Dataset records
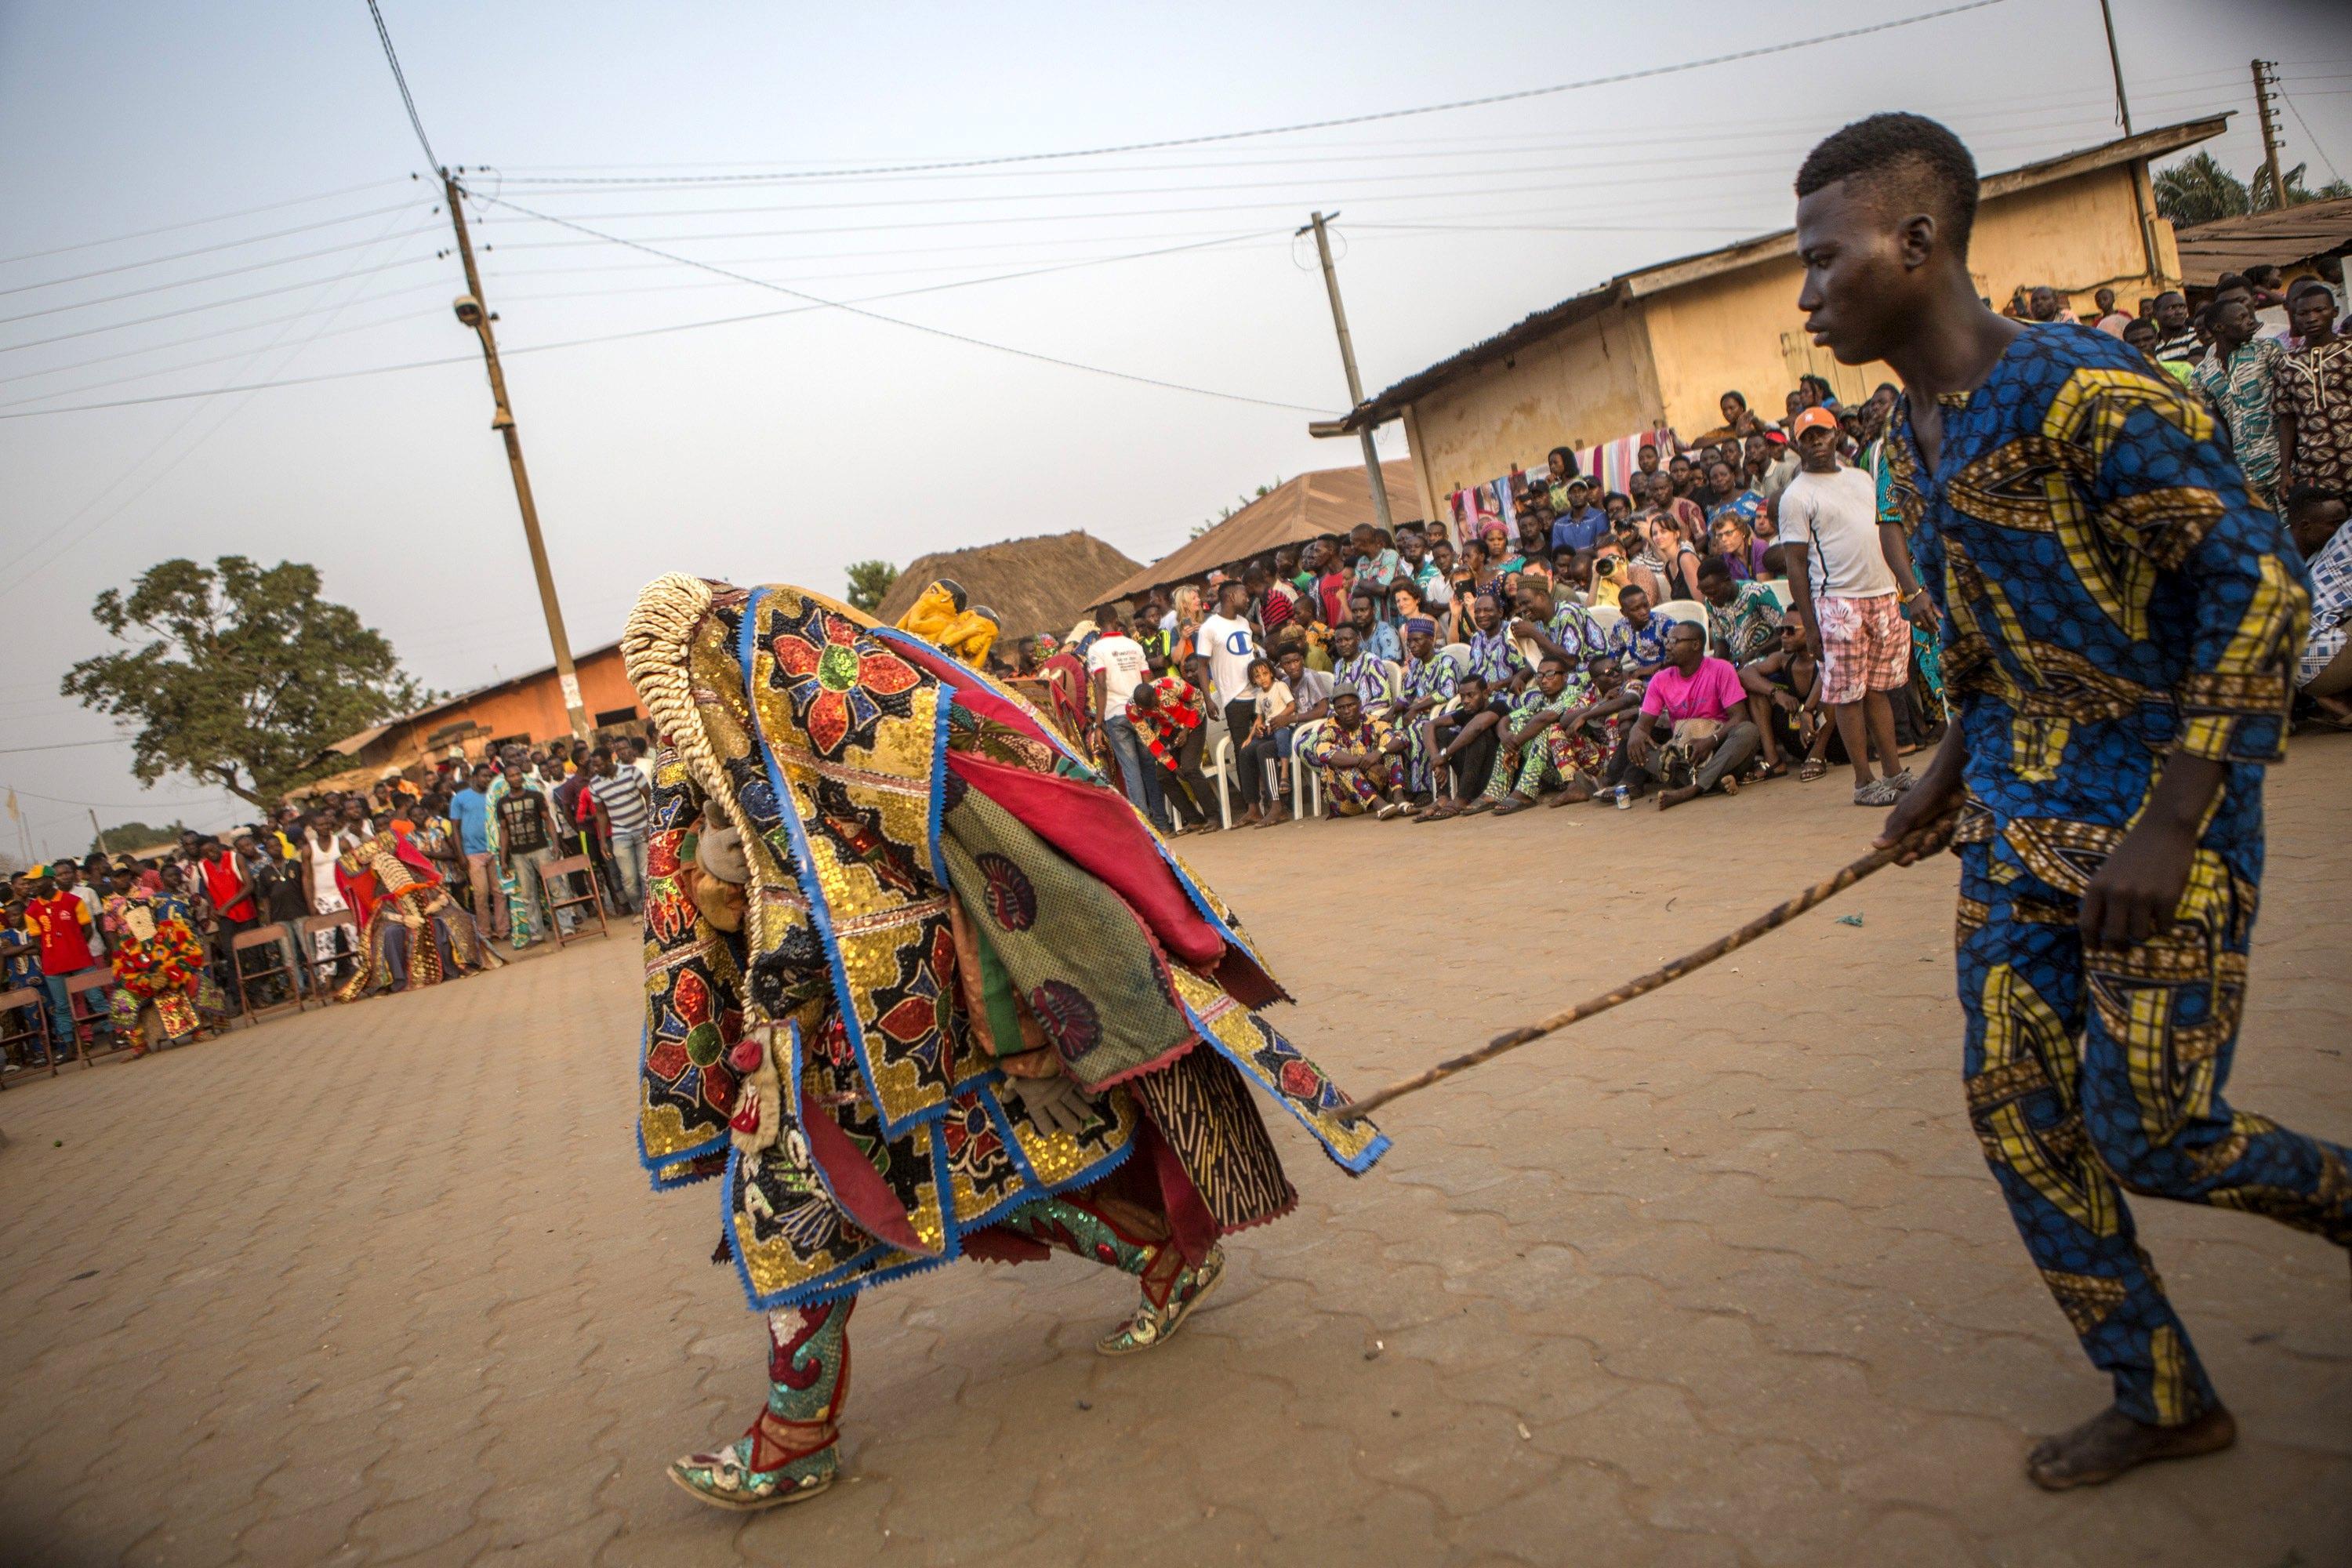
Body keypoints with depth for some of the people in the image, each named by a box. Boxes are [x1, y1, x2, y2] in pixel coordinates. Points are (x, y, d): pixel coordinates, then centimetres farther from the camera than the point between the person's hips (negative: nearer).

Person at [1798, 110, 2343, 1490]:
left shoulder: (2083, 392, -19)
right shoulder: (1918, 430, 8)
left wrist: (2170, 824, -25)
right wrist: (1955, 769, 19)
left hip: (2154, 807, -8)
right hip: (2023, 811, 8)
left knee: (2149, 1137, -3)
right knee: (2014, 1104, 8)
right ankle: (2164, 1401, 25)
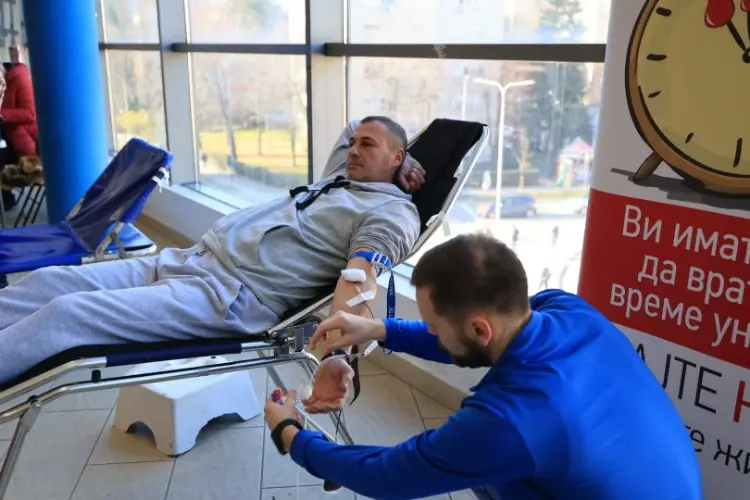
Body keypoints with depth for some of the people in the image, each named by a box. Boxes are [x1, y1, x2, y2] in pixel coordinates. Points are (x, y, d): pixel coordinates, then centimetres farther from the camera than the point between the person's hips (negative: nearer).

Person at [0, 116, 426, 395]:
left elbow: (359, 276, -18)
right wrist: (404, 158, 29)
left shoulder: (392, 212, -1)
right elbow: (353, 129, 43)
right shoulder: (338, 178, 24)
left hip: (237, 296, -9)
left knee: (65, 313, -20)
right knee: (47, 281, 1)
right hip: (190, 259, 9)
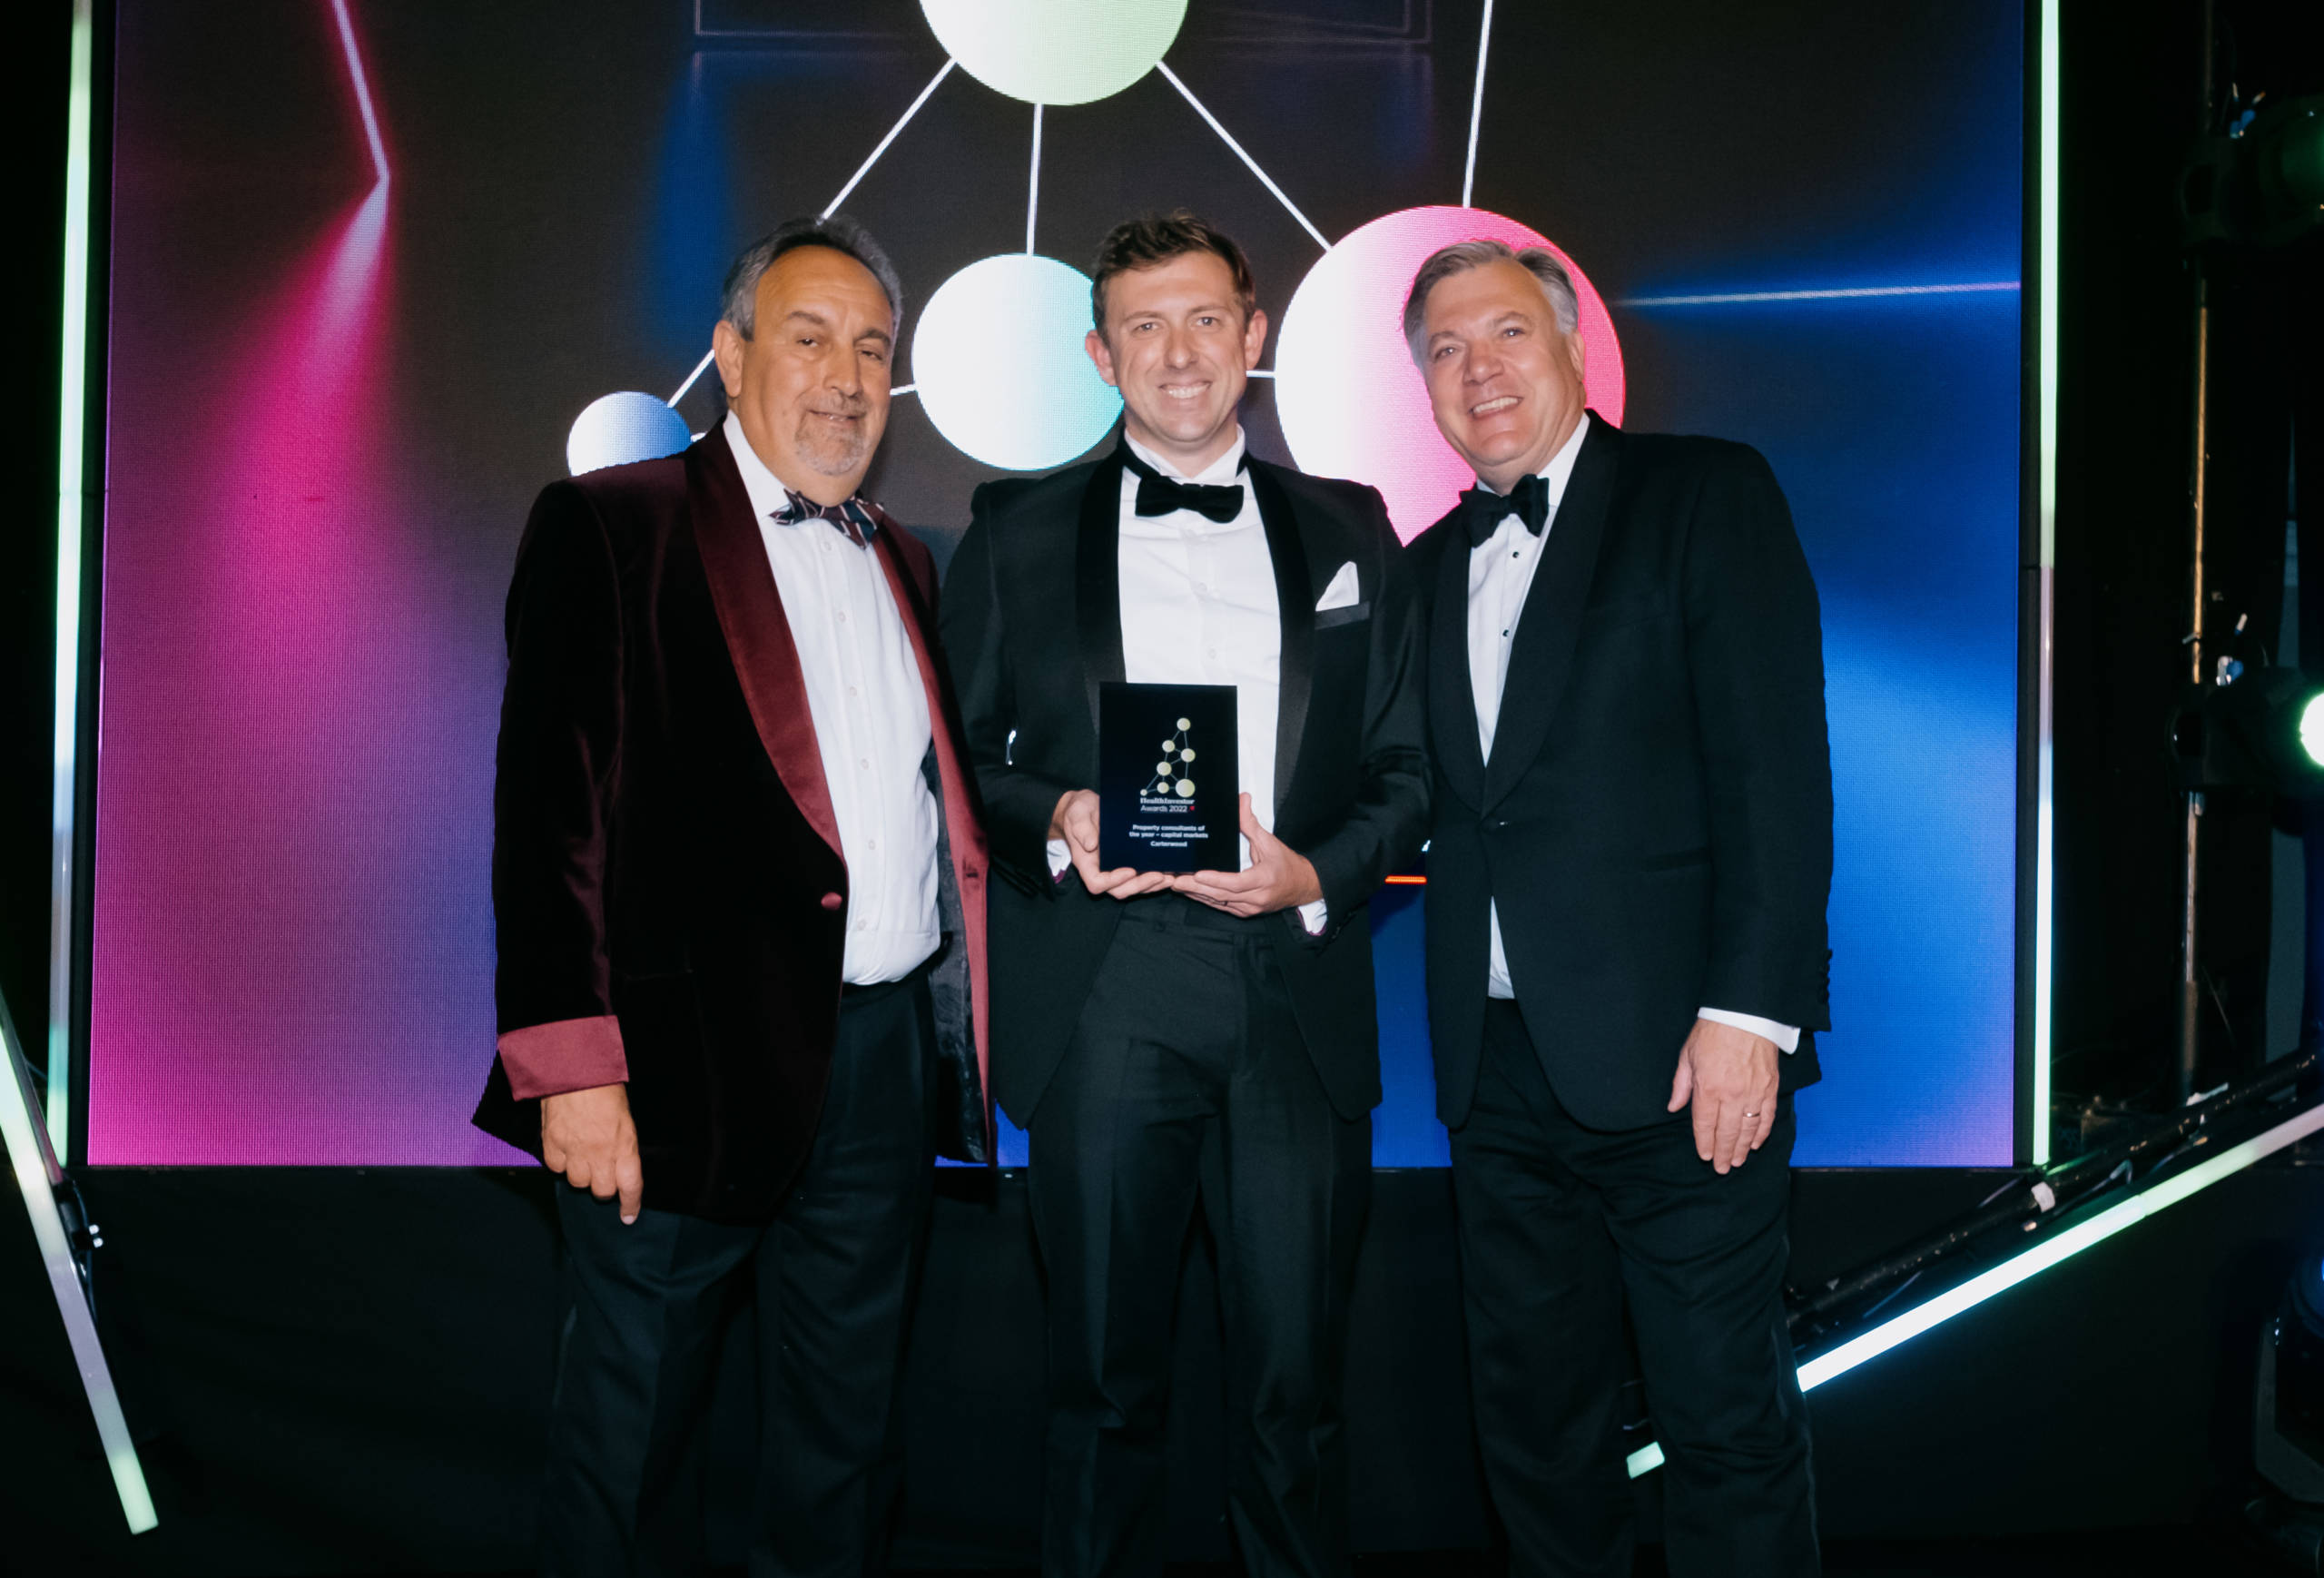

▶ [To do]
Repeat the data exactly, excluding the pictures.

▶ [Answer for the task]
Body keypoints with depth for some of the people in the image, each named by a box. Boxes are [x1, y1, x2, y2] in pixel coordinates. Points are (x, y, d): pixel coordinates, then centimetres farther from the camera than the point between the person's hips (negative: nearer).

Person at [1798, 110, 2343, 1490]:
left shoulder: (2083, 392, -19)
right shoulder: (1918, 430, 8)
left wrist: (2170, 824, -25)
right wrist: (1955, 769, 19)
left hip: (2154, 807, -8)
right hip: (2023, 811, 8)
left knee: (2149, 1137, -3)
right knee: (2014, 1104, 8)
right ankle: (2164, 1401, 25)
Body keypoints with depth for some of the people in the image, each named by a box. Boxes are [x1, y1, x2, y2] in pixel coordinates. Points are (x, y, d): pixel coordinates, then centimetres farther from the camera than the point between the person's hips (negative: nearer).

Person at [0, 116, 426, 395]:
left elbow: (359, 276, -18)
right wrist: (404, 158, 29)
left shoulder: (392, 212, -1)
right elbow: (353, 129, 43)
right shoulder: (338, 178, 24)
left hip: (237, 296, -9)
left knee: (65, 313, -20)
right knee: (47, 281, 1)
right hip: (190, 259, 9)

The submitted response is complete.